Yozgat’ın köylerinde yapımı devam ettirilen Kavurga köylüler tarafından hazırlanmaya devam ediyor.
Geçmişte kırsal kesimlerde; buğday ile Hint kenevirinden elde edilen çedenenin tandırlarda kavrulmasıyla hazırlanan 'Çedeneli Kavurga' unutulmaya yüz tutmuş kuruyemişler bulunsada kültürel değerler arasında yer alıyor.
Yozgat’ın Divanlı köyünde yaşayan Zöhre Aldemir kavurganın kuruyemişlerin atası olduğunu belirterek, "Kavurga, Yozgat'ın önem verdiği yiyeceklerden bir tanesidir. Bir manada kavurgaya kuruyemişin atası demek de mümkün. İmkanların daha kısıtlı olduğu dönemlerde insanların biraz da eğlencelik olarak yediği bir kuruyemiş türüdür. Daha önce evlerde yapılıyordu ama son zamanlarda unutulmaya yüz tutmuştu. İnsanlarımız bu lezzeti özlemişler. Bir manada da insanlarımız bu lezzetle birlikte geçmişe, maziye de dönüş yapıyor” dedi.

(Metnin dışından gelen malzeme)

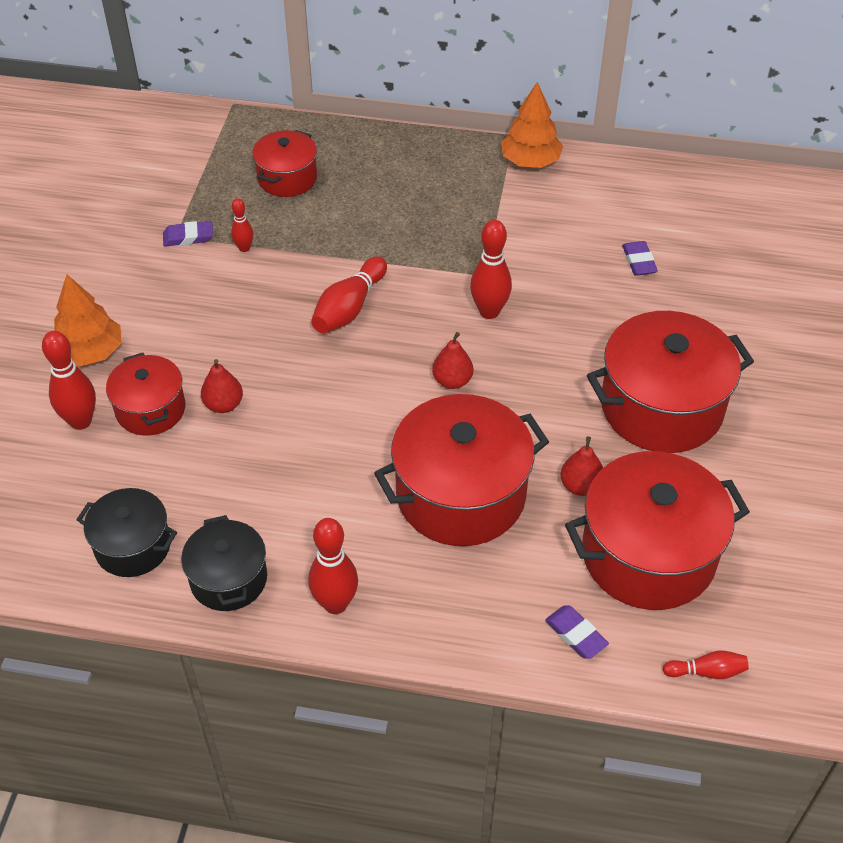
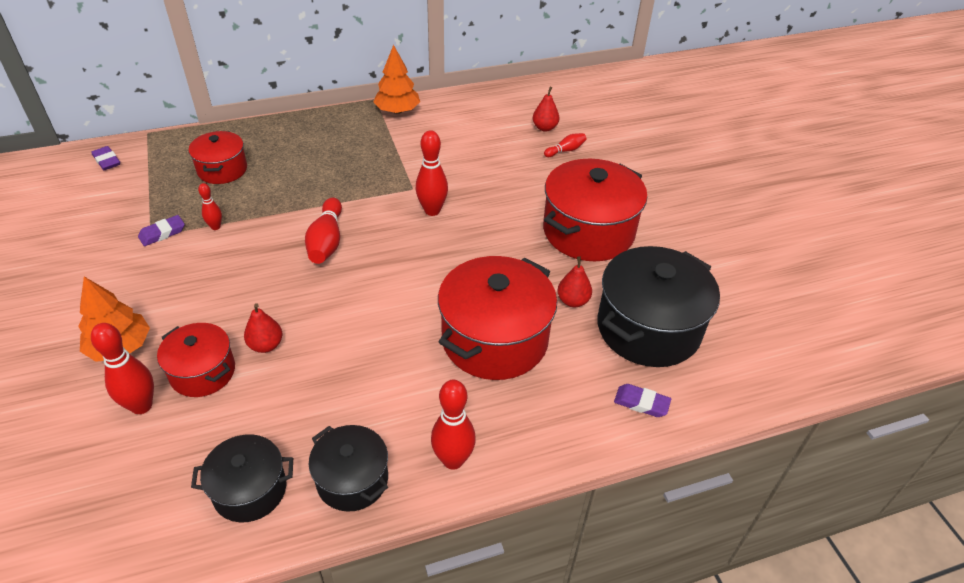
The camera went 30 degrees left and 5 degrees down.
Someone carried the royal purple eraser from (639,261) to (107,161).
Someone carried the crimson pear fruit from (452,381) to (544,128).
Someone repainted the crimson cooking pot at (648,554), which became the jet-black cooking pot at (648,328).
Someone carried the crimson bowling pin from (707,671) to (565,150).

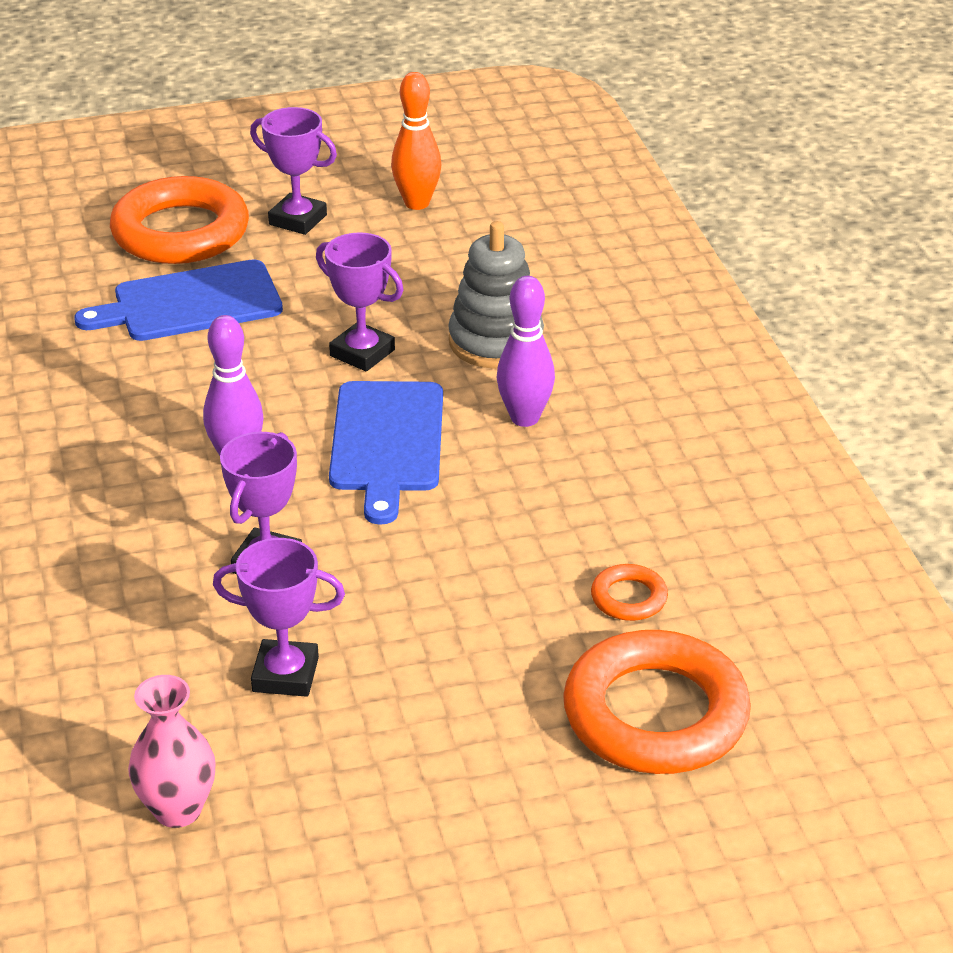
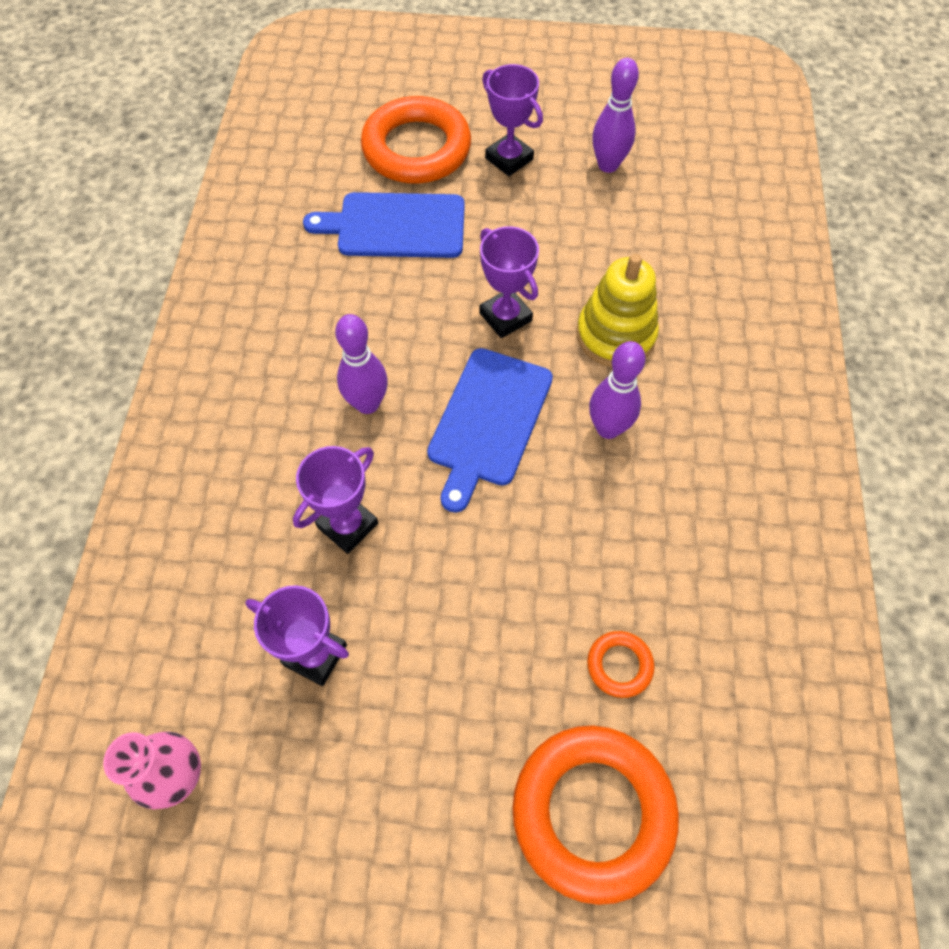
The camera went 20 degrees right and 25 degrees up.
Someone repainted the bright orange bowling pin at (417,203), which became the royal purple bowling pin at (608,165).
Someone repainted the ash-grey stacking toy at (496,342), which became the yellow stacking toy at (615,335).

Meryem Erdem ise kavurgayı tandır başında kavururken hazırlanışını anlattı. Erdem, "Buğdayımız eleniyor eleme aşamasından sonra ekmek sacı üzerinde yağ ve tuz eşliğinde bulgur kavruluyor. Sarı şeklini aldıktan sonra ocaktan alıyoruz. Daha sonra çedene de bulgur gibi aynı işlemden geçiyor. Kavrulduktan sonra buğday ve çedene ikisi birlikte birleştiriliyor ve kavurga hazır hale getiriliyor" şeklinde konuştu. Kavurganın Yozgat'a has kültürel bir kuruyemiş çeşidi olduğunu da söyleyen Erdem, Kavurganın Yozgat'a gelen misafirlere ikram olarak sunulduğunu ve köylerinde hala yapıldığını dile getirdi.
Yıllardır tandırlarında kavurga pişirdiklerini söyleyen Nezaket Koçaker ve Fatma Uyar ise. “eskiden kuruyemiş olarak kavurgayı tükettiklerini şimdilerde ise atalarından kalan bu değeri gençlere tattırmanın mutluluğunu yaşadıklarının altını çizdi. Ayrıca genç nesillere de yapılışını gösterip öğretiyoruz, bu kültürü nesilden nesile aktarmalıyız” dedi.